* [SOURCE PASSAGE]:

The divide stems from a question of who has root access. When development is done on localhost — the developer’s computer — the developer maintains control of languages, configuration and frameworks. But localhost’s properties limit the ability to scale and share, making it an unviable option across large teams and organizations.

A popular alternative is central servers managed by IT, usually on VMs, but adoption of  VM-based solutions such as VDI (Citrix), Vagrant from HashiCorp and Skytap have started to wane as VMs are large, difficult to share, expensive and not conducive to collaboration — just ask any developer how he or she feels about trying to share 2GB of VM images with a colleague.

Developers have a tendency to hoard assets, such as code and computers — unless they are given a way to collaborate and be more easily productive thanks to the growing popularity of cloud solutions that enable sharing of development assets and processes.

GitHub is the de facto destination for collaborative code authoring, moving code from hidden repositories into the open to encourage feedback in the form of pull requests. When it comes to issue management, Atlassian JIRA moves the process of software project management to a shared collective. Meanwhile, the adoption of continuous integration by development teams funnels integration testing to a centralized, collaborative pipeline.

In short, there’s never been more emphasis on the collaborative deployment of code. However, development workspaces and runtimes — which facilitate the actual editing, building, debugging and analyzing before code is committed to version control and sent to continuous integration — have remained siloed on localhost or VMs, caught in the IT/developer divide.

* [ENTRIES PROVIDED]:
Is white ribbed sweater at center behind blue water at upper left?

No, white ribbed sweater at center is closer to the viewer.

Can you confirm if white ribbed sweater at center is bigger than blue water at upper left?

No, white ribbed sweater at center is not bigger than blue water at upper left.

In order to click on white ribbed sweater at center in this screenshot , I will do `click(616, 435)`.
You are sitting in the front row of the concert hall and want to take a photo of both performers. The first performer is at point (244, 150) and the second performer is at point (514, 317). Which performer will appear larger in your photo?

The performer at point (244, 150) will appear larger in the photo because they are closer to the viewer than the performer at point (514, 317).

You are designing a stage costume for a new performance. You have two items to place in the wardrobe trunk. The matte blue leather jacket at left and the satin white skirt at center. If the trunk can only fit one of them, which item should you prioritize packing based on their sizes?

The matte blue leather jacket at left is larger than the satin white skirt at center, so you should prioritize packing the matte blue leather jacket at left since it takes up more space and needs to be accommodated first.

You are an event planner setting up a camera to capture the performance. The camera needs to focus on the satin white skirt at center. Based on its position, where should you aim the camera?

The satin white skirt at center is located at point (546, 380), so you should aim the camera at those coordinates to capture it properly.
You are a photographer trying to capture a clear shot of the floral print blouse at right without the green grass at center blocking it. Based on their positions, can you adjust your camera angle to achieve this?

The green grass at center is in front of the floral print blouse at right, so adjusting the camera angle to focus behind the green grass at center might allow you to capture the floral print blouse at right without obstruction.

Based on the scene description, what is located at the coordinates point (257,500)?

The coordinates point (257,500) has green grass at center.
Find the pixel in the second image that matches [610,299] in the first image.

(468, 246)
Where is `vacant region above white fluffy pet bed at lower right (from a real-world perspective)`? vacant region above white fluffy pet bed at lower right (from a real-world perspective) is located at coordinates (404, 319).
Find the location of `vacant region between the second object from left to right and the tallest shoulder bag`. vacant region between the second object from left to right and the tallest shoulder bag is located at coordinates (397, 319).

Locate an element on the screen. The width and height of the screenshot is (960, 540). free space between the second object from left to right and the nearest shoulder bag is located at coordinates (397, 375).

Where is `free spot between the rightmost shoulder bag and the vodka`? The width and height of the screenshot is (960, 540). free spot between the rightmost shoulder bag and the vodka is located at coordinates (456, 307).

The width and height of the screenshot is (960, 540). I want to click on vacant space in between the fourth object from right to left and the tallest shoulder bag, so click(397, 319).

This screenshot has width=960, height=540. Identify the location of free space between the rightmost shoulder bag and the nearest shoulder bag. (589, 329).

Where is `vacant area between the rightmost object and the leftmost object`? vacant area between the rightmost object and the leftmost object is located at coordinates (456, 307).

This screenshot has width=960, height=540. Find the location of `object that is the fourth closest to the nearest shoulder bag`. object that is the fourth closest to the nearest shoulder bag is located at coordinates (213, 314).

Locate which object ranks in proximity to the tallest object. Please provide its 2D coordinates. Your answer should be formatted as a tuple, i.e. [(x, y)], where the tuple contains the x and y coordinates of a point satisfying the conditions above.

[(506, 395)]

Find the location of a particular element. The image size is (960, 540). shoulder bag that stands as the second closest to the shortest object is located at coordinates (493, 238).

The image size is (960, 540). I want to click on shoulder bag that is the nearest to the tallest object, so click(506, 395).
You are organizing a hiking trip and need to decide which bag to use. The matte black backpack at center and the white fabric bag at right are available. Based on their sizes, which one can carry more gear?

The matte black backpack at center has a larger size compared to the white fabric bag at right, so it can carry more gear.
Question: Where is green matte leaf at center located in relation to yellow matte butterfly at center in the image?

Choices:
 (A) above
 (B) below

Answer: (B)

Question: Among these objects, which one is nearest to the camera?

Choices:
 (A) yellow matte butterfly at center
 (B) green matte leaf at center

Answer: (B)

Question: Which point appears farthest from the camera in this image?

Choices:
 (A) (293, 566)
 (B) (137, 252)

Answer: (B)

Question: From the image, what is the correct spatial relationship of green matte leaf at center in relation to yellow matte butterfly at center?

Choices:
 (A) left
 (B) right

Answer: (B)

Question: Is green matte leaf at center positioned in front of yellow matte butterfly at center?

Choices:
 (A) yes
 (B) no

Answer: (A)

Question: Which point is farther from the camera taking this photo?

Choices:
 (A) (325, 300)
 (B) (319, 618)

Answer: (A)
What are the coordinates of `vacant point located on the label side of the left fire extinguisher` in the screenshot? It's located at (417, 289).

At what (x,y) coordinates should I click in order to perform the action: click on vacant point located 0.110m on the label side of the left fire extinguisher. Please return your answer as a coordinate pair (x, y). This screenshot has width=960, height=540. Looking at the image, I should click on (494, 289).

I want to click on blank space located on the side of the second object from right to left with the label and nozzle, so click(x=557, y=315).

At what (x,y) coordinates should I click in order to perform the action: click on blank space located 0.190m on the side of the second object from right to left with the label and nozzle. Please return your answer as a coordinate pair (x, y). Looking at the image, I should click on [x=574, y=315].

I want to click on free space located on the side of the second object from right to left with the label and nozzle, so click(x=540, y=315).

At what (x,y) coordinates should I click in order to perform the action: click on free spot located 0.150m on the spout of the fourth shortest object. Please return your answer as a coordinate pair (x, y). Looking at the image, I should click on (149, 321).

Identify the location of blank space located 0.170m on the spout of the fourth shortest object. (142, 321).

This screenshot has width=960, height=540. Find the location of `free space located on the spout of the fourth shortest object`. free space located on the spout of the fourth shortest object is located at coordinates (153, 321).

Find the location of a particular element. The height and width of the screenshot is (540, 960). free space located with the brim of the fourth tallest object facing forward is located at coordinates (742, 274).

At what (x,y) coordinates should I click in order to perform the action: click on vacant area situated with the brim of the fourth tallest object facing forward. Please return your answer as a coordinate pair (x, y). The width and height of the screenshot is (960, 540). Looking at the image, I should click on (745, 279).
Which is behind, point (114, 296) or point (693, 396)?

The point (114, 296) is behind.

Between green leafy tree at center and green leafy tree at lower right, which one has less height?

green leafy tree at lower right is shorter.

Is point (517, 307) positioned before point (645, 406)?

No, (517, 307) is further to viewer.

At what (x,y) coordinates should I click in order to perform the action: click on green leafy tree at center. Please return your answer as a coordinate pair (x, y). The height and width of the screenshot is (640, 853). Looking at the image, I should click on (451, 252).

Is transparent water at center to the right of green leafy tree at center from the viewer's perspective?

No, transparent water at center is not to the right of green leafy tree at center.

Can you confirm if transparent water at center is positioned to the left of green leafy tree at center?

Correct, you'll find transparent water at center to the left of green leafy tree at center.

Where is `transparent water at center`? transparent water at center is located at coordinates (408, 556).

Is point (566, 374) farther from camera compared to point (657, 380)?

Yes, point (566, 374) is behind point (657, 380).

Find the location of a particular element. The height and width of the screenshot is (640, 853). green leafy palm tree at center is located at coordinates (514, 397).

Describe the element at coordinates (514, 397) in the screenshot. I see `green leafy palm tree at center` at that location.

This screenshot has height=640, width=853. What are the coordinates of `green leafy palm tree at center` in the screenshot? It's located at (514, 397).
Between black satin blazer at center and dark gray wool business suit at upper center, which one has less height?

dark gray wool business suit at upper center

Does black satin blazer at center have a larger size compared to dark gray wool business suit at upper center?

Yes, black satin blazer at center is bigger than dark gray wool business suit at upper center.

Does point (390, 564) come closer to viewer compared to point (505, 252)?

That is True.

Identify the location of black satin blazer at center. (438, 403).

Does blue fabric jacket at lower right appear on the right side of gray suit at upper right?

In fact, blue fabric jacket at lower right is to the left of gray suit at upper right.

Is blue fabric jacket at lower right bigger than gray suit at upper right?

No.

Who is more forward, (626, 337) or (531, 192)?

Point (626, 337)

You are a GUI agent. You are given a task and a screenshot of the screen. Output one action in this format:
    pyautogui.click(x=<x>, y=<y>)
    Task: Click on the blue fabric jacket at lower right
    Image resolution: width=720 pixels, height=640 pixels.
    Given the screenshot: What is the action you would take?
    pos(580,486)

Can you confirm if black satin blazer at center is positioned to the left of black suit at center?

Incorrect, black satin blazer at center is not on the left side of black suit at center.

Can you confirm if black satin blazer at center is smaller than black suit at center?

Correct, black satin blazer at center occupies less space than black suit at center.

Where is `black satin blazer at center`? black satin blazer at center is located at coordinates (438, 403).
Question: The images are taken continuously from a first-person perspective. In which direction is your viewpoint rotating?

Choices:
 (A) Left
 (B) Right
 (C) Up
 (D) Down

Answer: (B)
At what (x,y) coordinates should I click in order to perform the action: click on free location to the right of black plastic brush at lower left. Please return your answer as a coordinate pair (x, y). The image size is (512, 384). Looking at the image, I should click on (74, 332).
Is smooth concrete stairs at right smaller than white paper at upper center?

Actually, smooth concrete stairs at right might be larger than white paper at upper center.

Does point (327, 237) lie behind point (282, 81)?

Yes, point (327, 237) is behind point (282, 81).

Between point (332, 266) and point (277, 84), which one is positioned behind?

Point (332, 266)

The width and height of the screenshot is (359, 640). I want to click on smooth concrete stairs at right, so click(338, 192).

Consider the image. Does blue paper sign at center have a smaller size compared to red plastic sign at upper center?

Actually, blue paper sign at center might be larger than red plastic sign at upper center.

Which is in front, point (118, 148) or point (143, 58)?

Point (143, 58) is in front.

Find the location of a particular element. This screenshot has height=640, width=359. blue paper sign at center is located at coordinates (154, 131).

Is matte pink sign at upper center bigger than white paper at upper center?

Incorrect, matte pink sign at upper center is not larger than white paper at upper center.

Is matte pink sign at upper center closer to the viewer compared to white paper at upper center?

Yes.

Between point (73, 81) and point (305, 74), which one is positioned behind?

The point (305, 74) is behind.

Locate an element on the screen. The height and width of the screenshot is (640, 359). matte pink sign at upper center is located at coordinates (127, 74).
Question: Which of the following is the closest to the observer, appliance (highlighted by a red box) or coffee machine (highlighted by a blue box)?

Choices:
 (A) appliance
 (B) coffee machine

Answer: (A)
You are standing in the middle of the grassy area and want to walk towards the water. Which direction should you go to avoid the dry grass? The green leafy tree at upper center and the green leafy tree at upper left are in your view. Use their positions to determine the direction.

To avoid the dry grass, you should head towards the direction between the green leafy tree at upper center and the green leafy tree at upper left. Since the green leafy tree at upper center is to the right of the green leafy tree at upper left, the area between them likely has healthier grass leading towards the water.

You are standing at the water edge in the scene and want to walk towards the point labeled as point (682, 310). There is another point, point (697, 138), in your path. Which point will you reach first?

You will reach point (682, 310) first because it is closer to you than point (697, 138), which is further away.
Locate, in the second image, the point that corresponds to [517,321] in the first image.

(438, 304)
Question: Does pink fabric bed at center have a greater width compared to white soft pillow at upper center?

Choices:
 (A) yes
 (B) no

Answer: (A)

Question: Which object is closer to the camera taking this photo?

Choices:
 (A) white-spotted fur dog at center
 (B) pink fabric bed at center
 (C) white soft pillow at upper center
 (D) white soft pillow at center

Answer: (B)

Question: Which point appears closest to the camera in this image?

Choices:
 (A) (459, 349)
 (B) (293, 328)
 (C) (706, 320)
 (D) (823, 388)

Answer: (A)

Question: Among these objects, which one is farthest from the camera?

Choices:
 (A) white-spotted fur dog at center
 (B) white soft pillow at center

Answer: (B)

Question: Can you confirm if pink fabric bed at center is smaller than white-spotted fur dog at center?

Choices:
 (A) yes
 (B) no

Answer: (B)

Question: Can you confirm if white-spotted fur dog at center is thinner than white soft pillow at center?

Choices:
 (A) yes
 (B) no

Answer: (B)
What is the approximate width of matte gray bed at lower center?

* [STUDY QUESTIONS]:
1: Answer these from the passage on the IT/developer divide, one line each:
(a) According to the passage, what does the divide stem from?
(b) What does the passage call the de facto destination for collaborative code authoring?
(c) What size of VM images does the passage mention a developer trying to share with a colleague?
2: List every drawback of VMs given in the passage on the IT/developer divide.
3: Please pick up the passage on the IT/developer divide after its final sentence and keep writing.

* [YOUR WRITTEN ANSWERS]:
1:
(a) A question of who has root access.
(b) GitHub.
(c) 2GB.

2:
- Large
- Difficult to share
- Expensive
- Not conducive to collaboration

3:
The rise of cloud development

Thanks to the rise of container technology (e.g. Docker), which supercharges development backends in order to match agile workflows, the entire development process — including workspaces and their runtimes — can now be hosted in the cloud. Cue the scramble by vendors to own this massive workload as developers move away from traditional desktop environments.

Look no further than AWS’ recent moves on the most apparent battlefield: cloud IDEs, which have collectively drawn millions of active users and funding dollars. With a mix of hosted development runtimes based on containers with embedded browser tools, cloud IDEs offer the ideal separation that allows IT to retain root control of the system while developers can use Docker and other tools to define their programming stacks as they see fit.

And with workspaces hosted in the cloud, developers can share and clone development environments to avoid version control issues of “but it worked over there.” Cloud IDEs make it easy to shuffle development runtimes — the same way GitHub makes cloning fun. The developer environment ecosystem is also getting attention from popular lifecycle management and platform vendors, with Docker promoting containers for developer runtimes and Skytap provisioning VMs for dev/test environments.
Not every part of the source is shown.